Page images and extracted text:

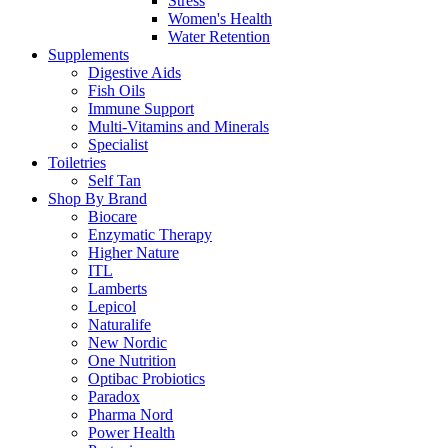
Stress
Women's Health
Water Retention
Supplements
Digestive Aids
Fish Oils
Immune Support
Multi-Vitamins and Minerals
Specialist
Toiletries
Self Tan
Shop By Brand
Biocare
Enzymatic Therapy
Higher Nature
ITL
Lamberts
Lepicol
Naturalife
New Nordic
One Nutrition
Optibac Probiotics
Paradox
Pharma Nord
Power Health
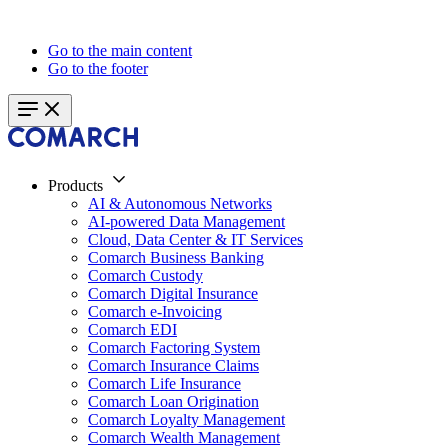
Go to the main content
Go to the footer
Products
AI & Autonomous Networks
AI-powered Data Management
Cloud, Data Center & IT Services
Comarch Business Banking
Comarch Custody
Comarch Digital Insurance
Comarch e-Invoicing
Comarch EDI
Comarch Factoring System
Comarch Insurance Claims
Comarch Life Insurance
Comarch Loan Origination
Comarch Loyalty Management
Comarch Wealth Management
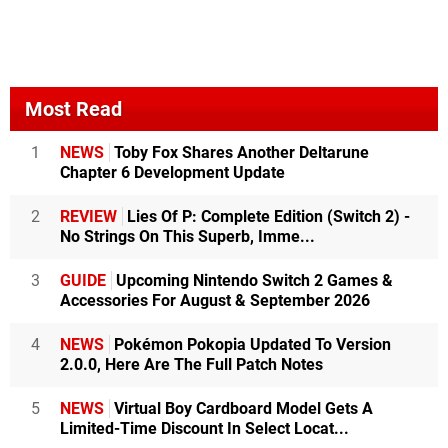
Most Read
1
NEWS
Toby Fox Shares Another Deltarune
Chapter 6 Development Update
2
REVIEW
Lies Of P: Complete Edition (Switch 2) -
No Strings On This Superb, Imme...
3
GUIDE
Upcoming Nintendo Switch 2 Games &
Accessories For August & September 2026
4
NEWS
Pokémon Pokopia Updated To Version
2.0.0, Here Are The Full Patch Notes
5
NEWS
Virtual Boy Cardboard Model Gets A
Limited-Time Discount In Select Locat...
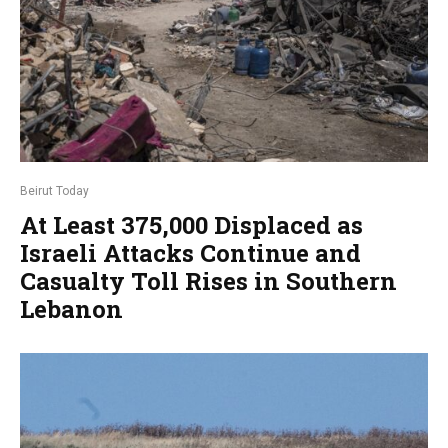
Beirut Today
At Least 375,000 Displaced as
Israeli Attacks Continue and
Casualty Toll Rises in Southern
Lebanon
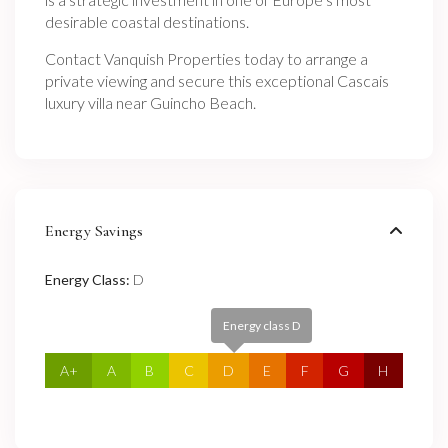
desirable coastal destinations.
Contact Vanquish Properties today to arrange a
private viewing and secure this exceptional Cascais
luxury villa near Guincho Beach.
Energy Savings
Energy Class:
D
Energy class D
A+
A
B
C
D
E
F
G
H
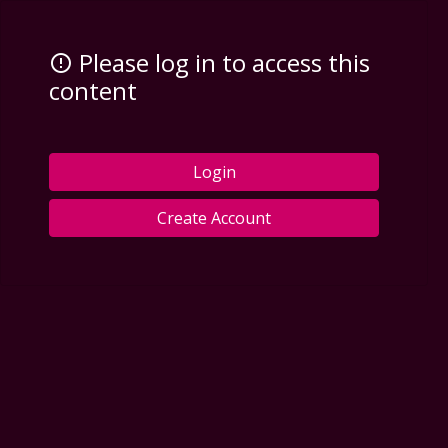
Please log in to access this
content
Login
Create Account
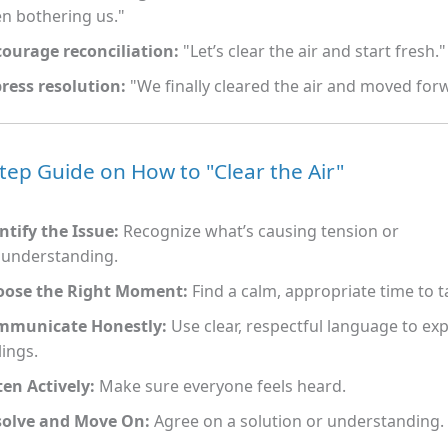
n bothering us."
ourage reconciliation:
"Let’s clear the air and start fresh."
ress resolution:
"We finally cleared the air and moved for
tep Guide on How to "Clear the Air"
ntify the Issue:
Recognize what’s causing tension or
understanding.
oose the Right Moment:
Find a calm, appropriate time to ta
mmunicate Honestly:
Use clear, respectful language to ex
lings.
ten Actively:
Make sure everyone feels heard.
solve and Move On:
Agree on a solution or understanding.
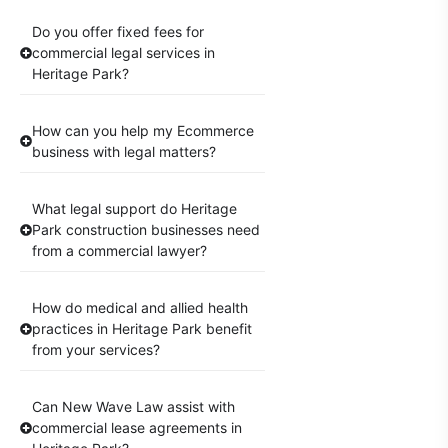
Do you offer fixed fees for
commercial legal services in
Heritage Park?
How can you help my Ecommerce
business with legal matters?
What legal support do Heritage
Park construction businesses need
from a commercial lawyer?
How do medical and allied health
practices in Heritage Park benefit
from your services?
Can New Wave Law assist with
commercial lease agreements in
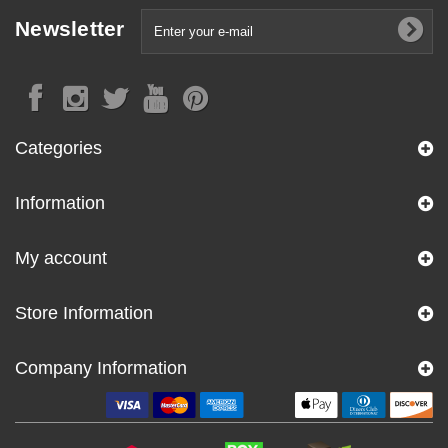
Newsletter
Categories
Information
My account
Store Information
Company Information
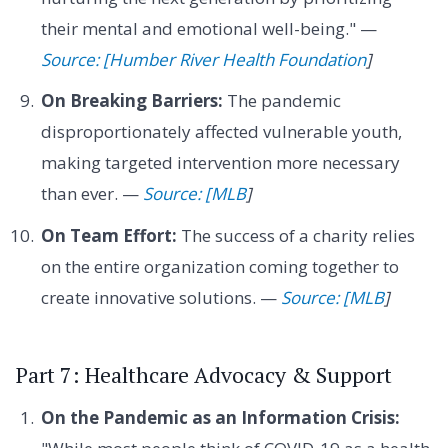
their mental and emotional well-being." —
Source: [Humber River Health Foundation
]
On Breaking Barriers:
The pandemic
disproportionately affected vulnerable youth,
making targeted intervention more necessary
than ever. —
Source: [MLB
]
On Team Effort:
The success of a charity relies
on the entire organization coming together to
create innovative solutions. —
Source: [MLB
]
Part 7: Healthcare Advocacy & Support
On the Pandemic as an Information Crisis:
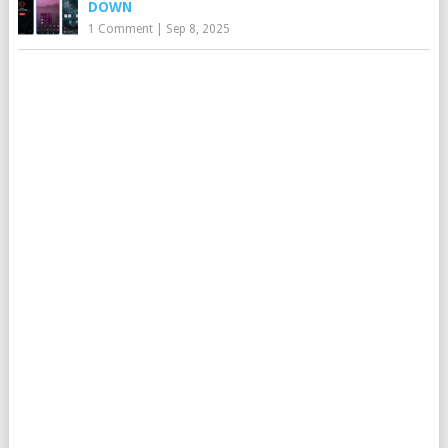
DOWN
1 Comment
|
Sep 8, 2025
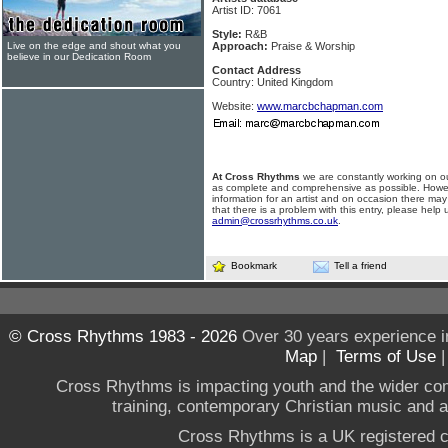
Artist ID: 7061
Style:
R&B
Live on the edge and shout what you
Approach:
Praise & Worship
believe in our Dedication Room
Contact Address
Country: United Kingdom
Website:
www.marcbchapman.com
At Cross Rhythms
we are constantly working on ou
as complete and comprehensive as possible. Howe
information for an artist and on occasion there may
that there is a problem with this entry, please help 
admin@crossrhythms.co.uk
.
Bookmark
Tell a friend
© Cross Rhythms 1983 - 2026
Over 30 years experience i
Map
|
Terms of Use
Cross Rhythms is impacting youth and the wider co
training, contemporary Christian music and a g
Cross Rhythms is a UK registered c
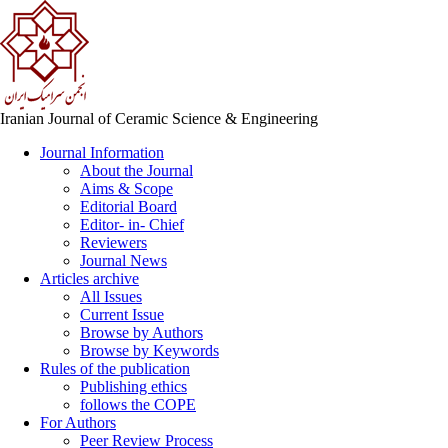
Iranian Journal of Ceramic Science & Engineering
Journal Information
About the Journal
Aims & Scope
Editorial Board
Editor- in- Chief
Reviewers
Journal News
Articles archive
All Issues
Current Issue
Browse by Authors
Browse by Keywords
Rules of the publication
Publishing ethics
follows the COPE
For Authors
Peer Review Process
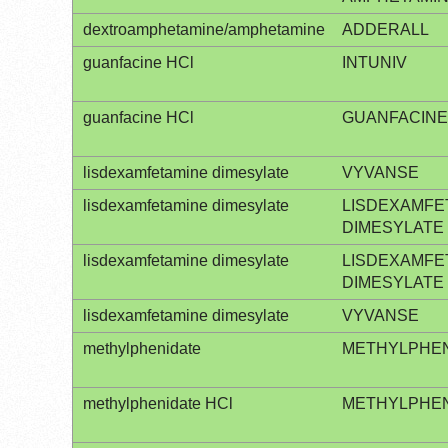
dextroamphetamine/amphetamine
ADDERALL
guanfacine HCl
INTUNIV
guanfacine HCl
GUANFACINE
lisdexamfetamine dimesylate
VYVANSE
lisdexamfetamine dimesylate
LISDEXAMFE
DIMESYLATE
lisdexamfetamine dimesylate
LISDEXAMFE
DIMESYLATE
lisdexamfetamine dimesylate
VYVANSE
methylphenidate
METHYLPHEN
methylphenidate HCl
METHYLPHEN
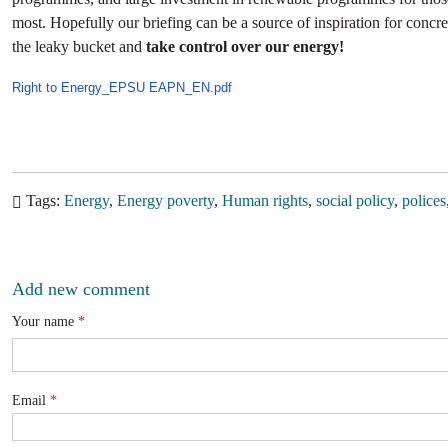
most. Hopefully our briefing can be a source of inspiration for concret
the leaky bucket and
take control over our energy!
Right to Energy_EPSU EAPN_EN.pdf
Tags
Energy
Energy poverty
Human rights
social policy
polices
Add new comment
Your name
Email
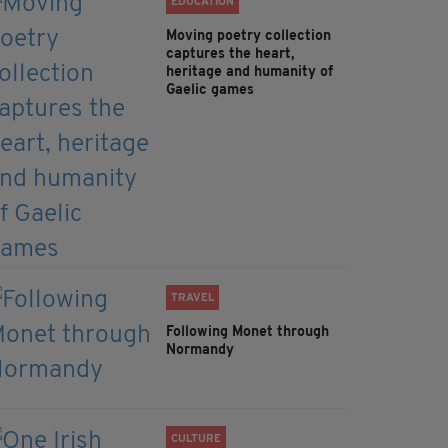
EDUCATION
Moving poetry collection
captures the heart,
heritage and humanity of
Gaelic games
TRAVEL
Following Monet through
Normandy
CULTURE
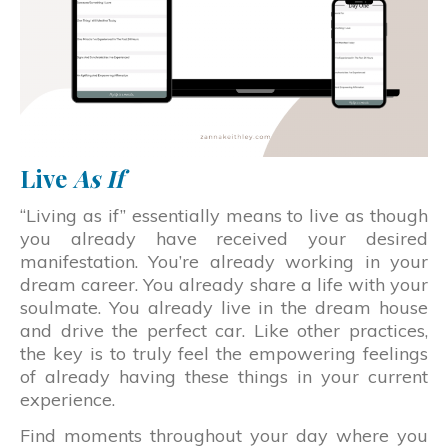
Live
As If
“Living as if” essentially means to live as though
you already have received your desired
manifestation. You’re already working in your
dream career. You already share a life with your
soulmate. You already live in the dream house
and drive the perfect car. Like other practices,
the key is to truly feel the empowering feelings
of already having these things in your current
experience.
Find moments throughout your day where you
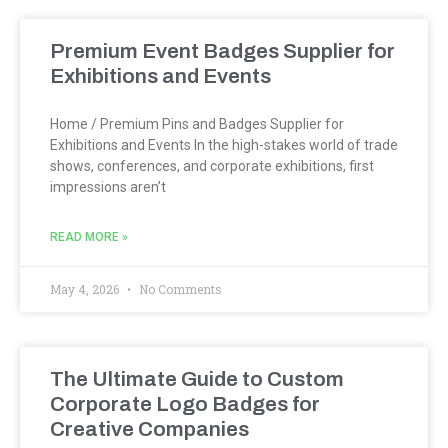
Premium Event Badges Supplier for
Exhibitions and Events
Home / Premium Pins and Badges Supplier for
Exhibitions and Events In the high-stakes world of trade
shows, conferences, and corporate exhibitions, first
impressions aren’t
READ MORE »
May 4, 2026
No Comments
The Ultimate Guide to Custom
Corporate Logo Badges for
Creative Companies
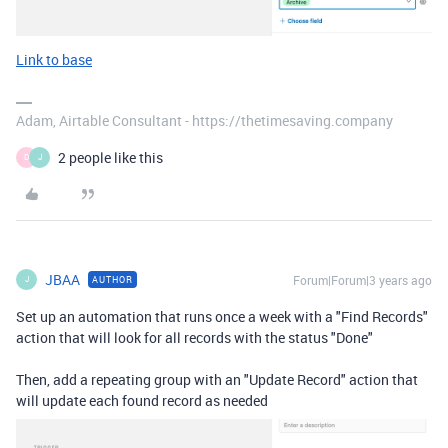
Link to base
Adam, Airtable Consultant - https://thetimesaving.company
2 people like this
D
J
JBAA
Forum|Forum|3 years ago
AUTHOR
J
Set up an automation that runs once a week with a "Find Records"
action that will look for all records with the status "Done"
Then, add a repeating group with an "Update Record" action that
will update each found record as needed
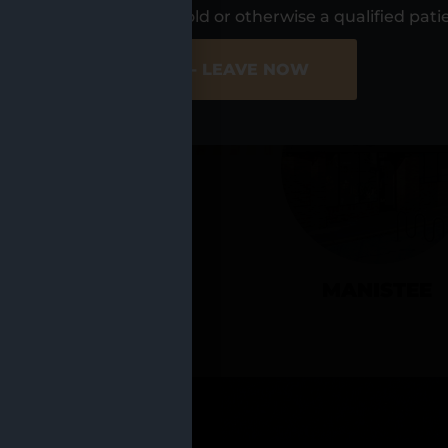
UR LOCATIO
s, I am at least 21 years old or otherwise a qualified pati
ER SITE
NO - LEAVE NOW
CADILLAC
MANISTEE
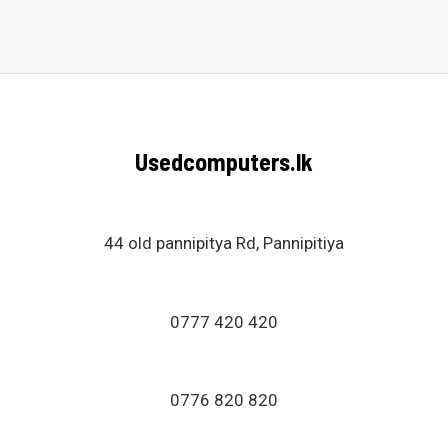
0
out
of
5
Usedcomputers.lk
44 old pannipitya Rd, Pannipitiya
0777 420 420
0776 820 820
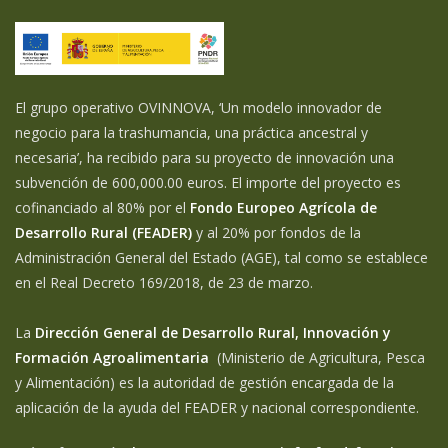
El grupo operativo OVINNOVA, ‘Un modelo innovador de
negocio para la trashumancia, una práctica ancestral y
necesaria’, ha recibido para su proyecto de innovación una
subvención de 600,000.00 euros. El importe del proyecto es
cofinanciado al 80% por el
Fondo Europeo Agrícola de
Desarrollo Rural (FEADER)
y al 20% por fondos de la
Administración General del Estado (AGE), tal como se establece
en el Real Decreto 169/2018, de 23 de marzo.
La
Dirección General de Desarrollo Rural, Innovación y
Formación Agroalimentaria
(Ministerio de Agricultura, Pesca
y Alimentación) es la autoridad de gestión encargada de la
aplicación de la ayuda del FEADER y nacional correspondiente.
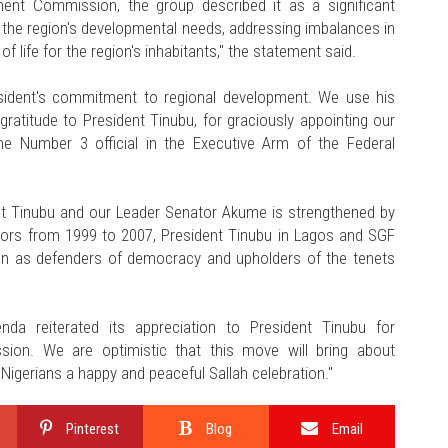
ent Commission, the group described it as a significant
 the region's developmental needs, addressing imbalances in
f life for the region's inhabitants," the statement said.
sident's commitment to regional development. We use his
gratitude to President Tinubu, for graciously appointing our
he Number 3 official in the Executive Arm of the Federal
ent Tinubu and our Leader Senator Akume is strengthened by
nors from 1999 to 2007, President Tinubu in Lagos and SGF
hen as defenders of democracy and upholders of the tenets
nda reiterated its appreciation to President Tinubu for
sion. We are optimistic that this move will bring about
 Nigerians a happy and peaceful Sallah celebration."
Pinterest
Blog
Email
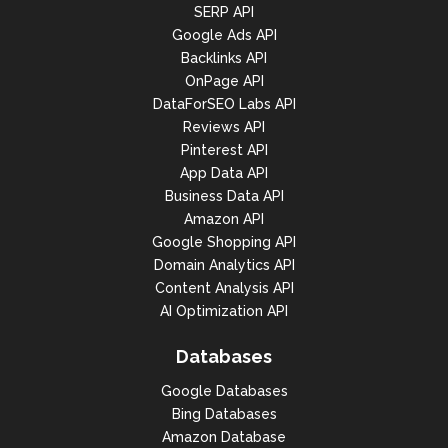
SERP API
Google Ads API
Backlinks API
OnPage API
DataForSEO Labs API
Reviews API
Pinterest API
App Data API
Business Data API
Amazon API
Google Shopping API
Domain Analytics API
Content Analysis API
AI Optimization API
Databases
Google Databases
Bing Databases
Amazon Database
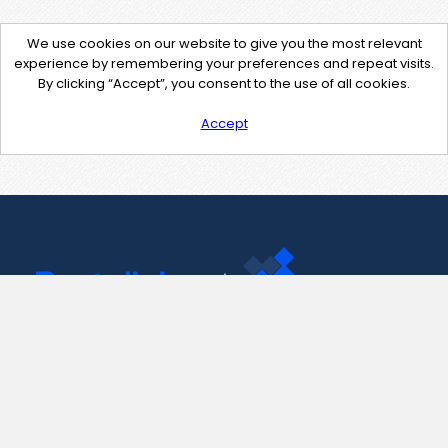
We use cookies on our website to give you the most relevant
experience by remembering your preferences and repeat visits.
By clicking “Accept”, you consent to the use of all cookies.
Accept
Contact Us
support@pastelink.net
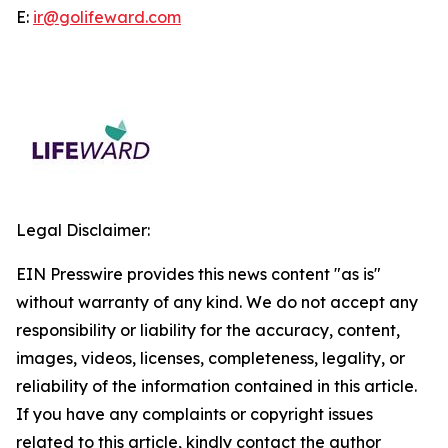
E:
ir@golifeward.com
Legal Disclaimer:
EIN Presswire provides this news content "as is"
without warranty of any kind. We do not accept any
responsibility or liability for the accuracy, content,
images, videos, licenses, completeness, legality, or
reliability of the information contained in this article.
If you have any complaints or copyright issues
related to this article, kindly contact the author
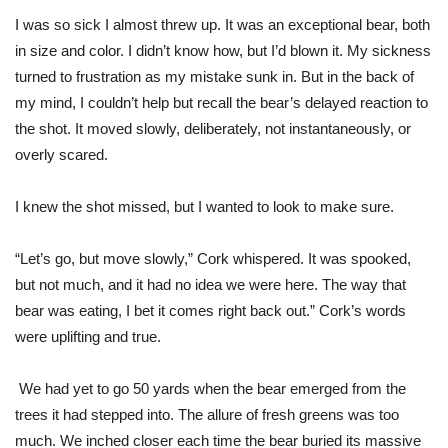
I was so sick I almost threw up. It was an exceptional bear, both
in size and color. I didn’t know how, but I’d blown it. My sickness
turned to frustration as my mistake sunk in. But in the back of
my mind, I couldn’t help but recall the bear’s delayed reaction to
the shot. It moved slowly, deliberately, not instantaneously, or
overly scared.
I knew the shot missed, but I wanted to look to make sure.
“Let’s go, but move slowly,” Cork whispered. It was spooked,
but not much, and
it
had no idea we were here. The way that
bear was eating, I bet it comes right back out.” Cork’s words
were uplifting and true.
We had yet to go 50 yards when the bear emerged from the
trees it had stepped into. The allure of fresh greens was too
much. We inched closer each time the bear buried its massive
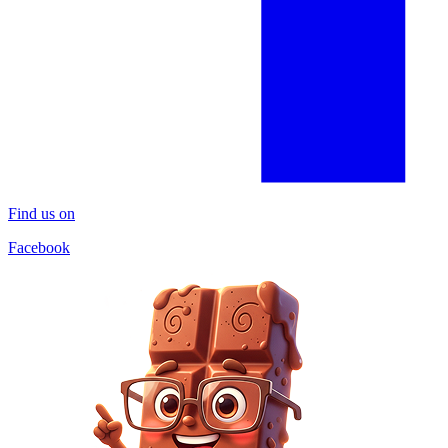
Find us on
Facebook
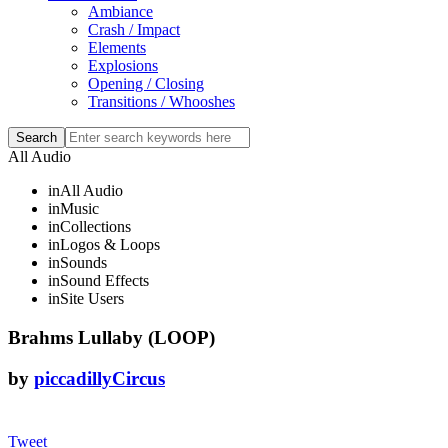
Ambiance
Crash / Impact
Elements
Explosions
Opening / Closing
Transitions / Whooshes
All Audio
in
All Audio
in
Music
in
Collections
in
Logos & Loops
in
Sounds
in
Sound Effects
in
Site Users
Brahms Lullaby (LOOP)
by
piccadillyCircus
Tweet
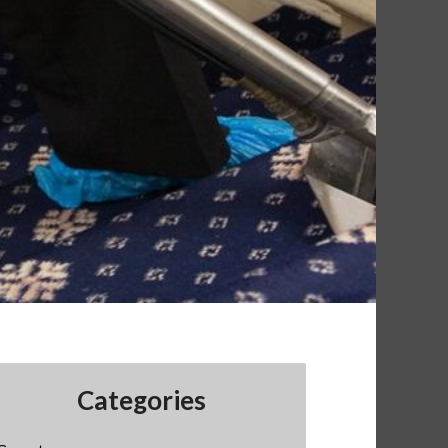
Categories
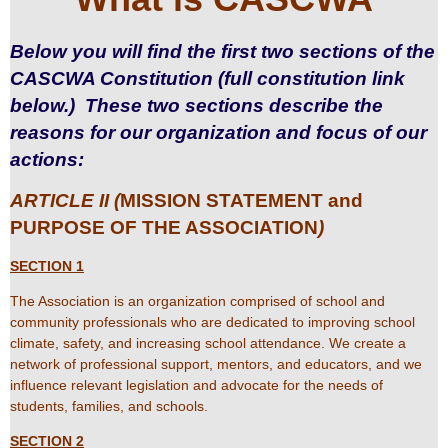
Below you will find the first two sections of the
CASCWA Constitution (full constitution link
below.) These two sections describe the
reasons for our organization and focus of our
actions:
ARTICLE II (
MISSION STATEMENT and
PURPOSE OF THE ASSOCIATION
)
SECTION 1
The Association is an organization comprised of school and
community professionals who are dedicated to improving school
climate, safety, and increasing school attendance. We create a
network of professional support, mentors, and educators, and we
influence relevant legislation and advocate for the needs of
students, families, and schools.
SECTION 2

* _ASSIGNMENT_: Please copy the lines above from the line with "dream career. You" up to and including the line with "Find moments throughout your day where you", exactly as written and with nothing else.

* _ANSWER SPACE_:
dream career. You already share a life with your
soulmate. You already live in the dream house
and drive the perfect car. Like other practices,
the key is to truly feel the empowering feelings
of already having these things in your current
experience.
Find moments throughout your day where you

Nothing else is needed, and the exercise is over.